▸ **Problem description**: Starting at the first line of the records below, reproduce every line up to and including the line with "Marcos Ramirez Grupo", but leave out all pictures.

Saved data entries:
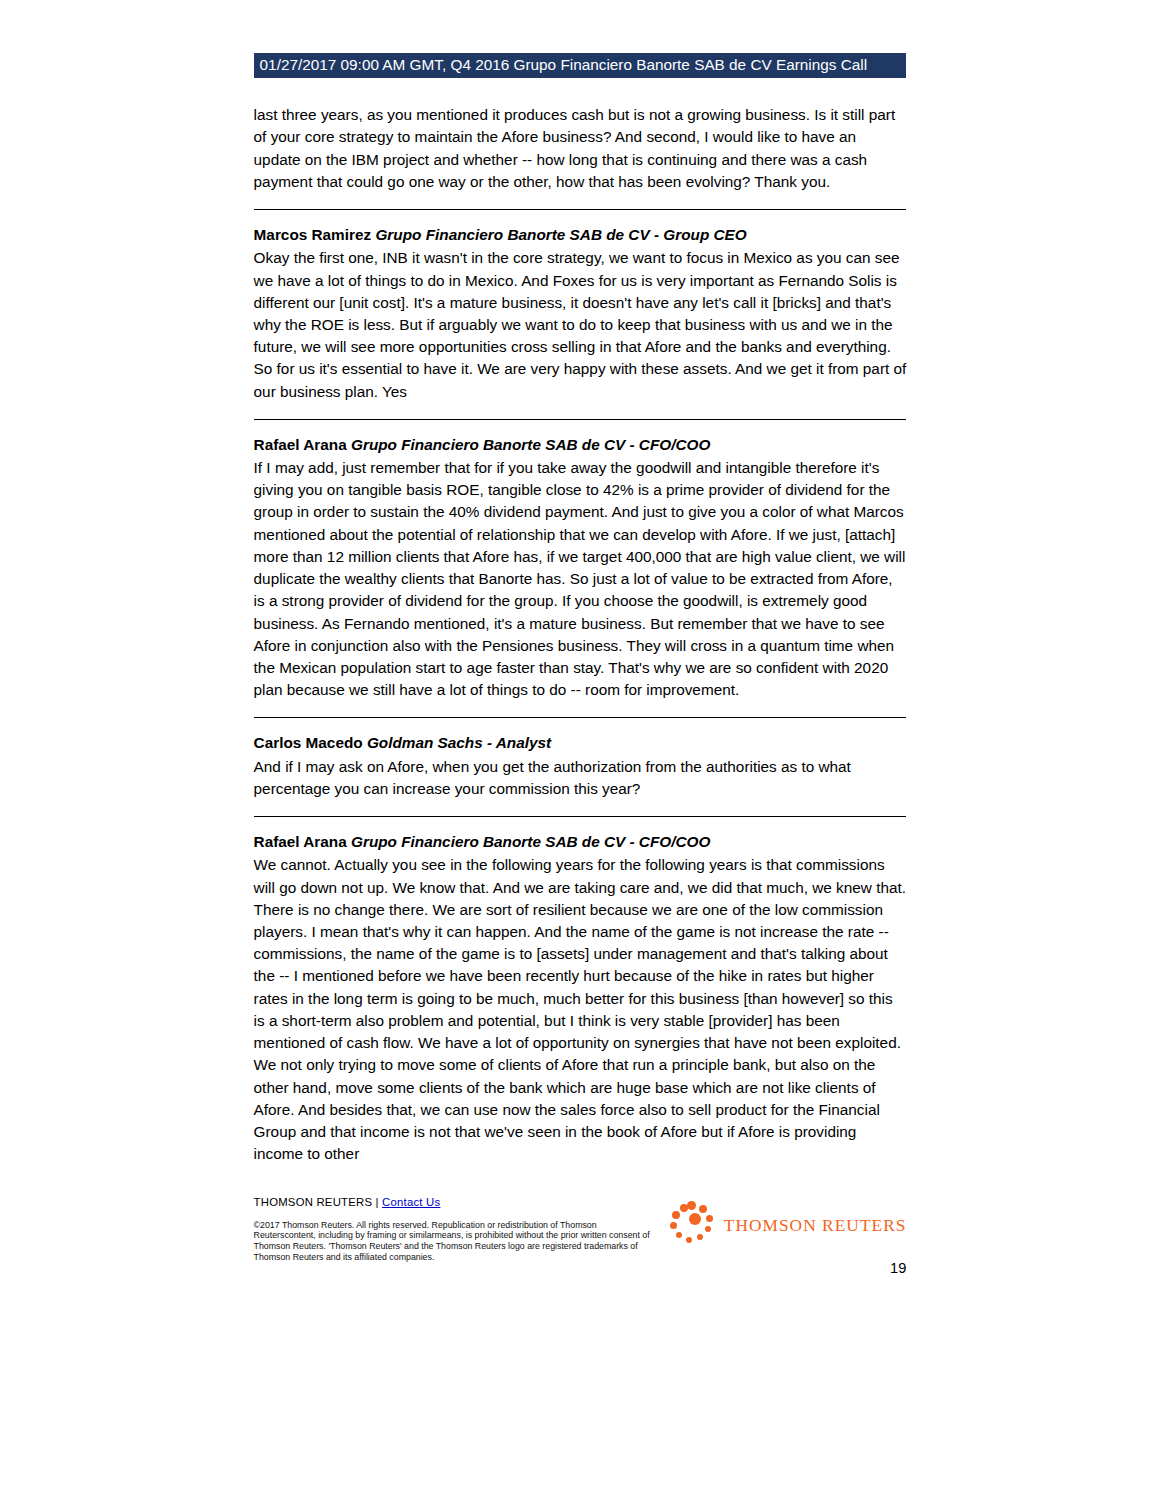01/27/2017 09:00 AM GMT, Q4 2016 Grupo Financiero Banorte SAB de CV Earnings Call
last three years, as you mentioned it produces cash but is not a growing business. Is it still part of your core strategy to maintain the Afore business? And second, I would like to have an update on the IBM project and whether -- how long that is continuing and there was a cash payment that could go one way or the other, how that has been evolving? Thank you.
Marcos Ramirez Grupo Financiero Banorte SAB de CV - Group CEO
Okay the first one, INB it wasn't in the core strategy, we want to focus in Mexico as you can see we have a lot of things to do in Mexico. And Foxes for us is very important as Fernando Solis is different our [unit cost]. It's a mature business, it doesn't have any let's call it [bricks] and that's why the ROE is less. But if arguably we want to do to keep that business with us and we in the future, we will see more opportunities cross selling in that Afore and the banks and everything. So for us it's essential to have it. We are very happy with these assets. And we get it from part of our business plan. Yes
Rafael Arana Grupo Financiero Banorte SAB de CV - CFO/COO
If I may add, just remember that for if you take away the goodwill and intangible therefore it's giving you on tangible basis ROE, tangible close to 42% is a prime provider of dividend for the group in order to sustain the 40% dividend payment. And just to give you a color of what Marcos mentioned about the potential of relationship that we can develop with Afore. If we just, [attach] more than 12 million clients that Afore has, if we target 400,000 that are high value client, we will duplicate the wealthy clients that Banorte has. So just a lot of value to be extracted from Afore, is a strong provider of dividend for the group. If you choose the goodwill, is extremely good business. As Fernando mentioned, it's a mature business. But remember that we have to see Afore in conjunction also with the Pensiones business. They will cross in a quantum time when the Mexican population start to age faster than stay. That's why we are so confident with 2020 plan because we still have a lot of things to do -- room for improvement.
Carlos Macedo Goldman Sachs - Analyst
And if I may ask on Afore, when you get the authorization from the authorities as to what percentage you can increase your commission this year?
Rafael Arana Grupo Financiero Banorte SAB de CV - CFO/COO
We cannot. Actually you see in the following years for the following years is that commissions will go down not up. We know that. And we are taking care and, we did that much, we knew that. There is no change there. We are sort of resilient because we are one of the low commission players. I mean that's why it can happen. And the name of the game is not increase the rate -- commissions, the name of the game is to [assets] under management and that's talking about the -- I mentioned before we have been recently hurt because of the hike in rates but higher rates in the long term is going to be much, much better for this business [than however] so this is a short-term also problem and potential, but I think is very stable [provider] has been mentioned of cash flow. We have a lot of opportunity on synergies that have not been exploited. We not only trying to move some of clients of Afore that run a principle bank, but also on the other hand, move some clients of the bank which are huge base which are not like clients of Afore. And besides that, we can use now the sales force also to sell product for the Financial Group and that income is not that we've seen in the book of Afore but if Afore is providing income to other
THOMSON REUTERS | Contact Us
©2017 Thomson Reuters. All rights reserved. Republication or redistribution of Thomson Reuterscontent, including by framing or similarmeans, is prohibited without the prior written consent of Thomson Reuters. 'Thomson Reuters' and the Thomson Reuters logo are registered trademarks of Thomson Reuters and its affiliated companies.
THOMSON REUTERS
19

▸ **Solution for this problem**:
01/27/2017 09:00 AM GMT, Q4 2016 Grupo Financiero Banorte SAB de CV Earnings Call
last three years, as you mentioned it produces cash but is not a growing business. Is it still part of your core strategy to maintain the Afore business? And second, I would like to have an update on the IBM project and whether -- how long that is continuing and there was a cash payment that could go one way or the other, how that has been evolving? Thank you.
Marcos Ramirez Grupo Financiero Banorte SAB de CV - Group CEO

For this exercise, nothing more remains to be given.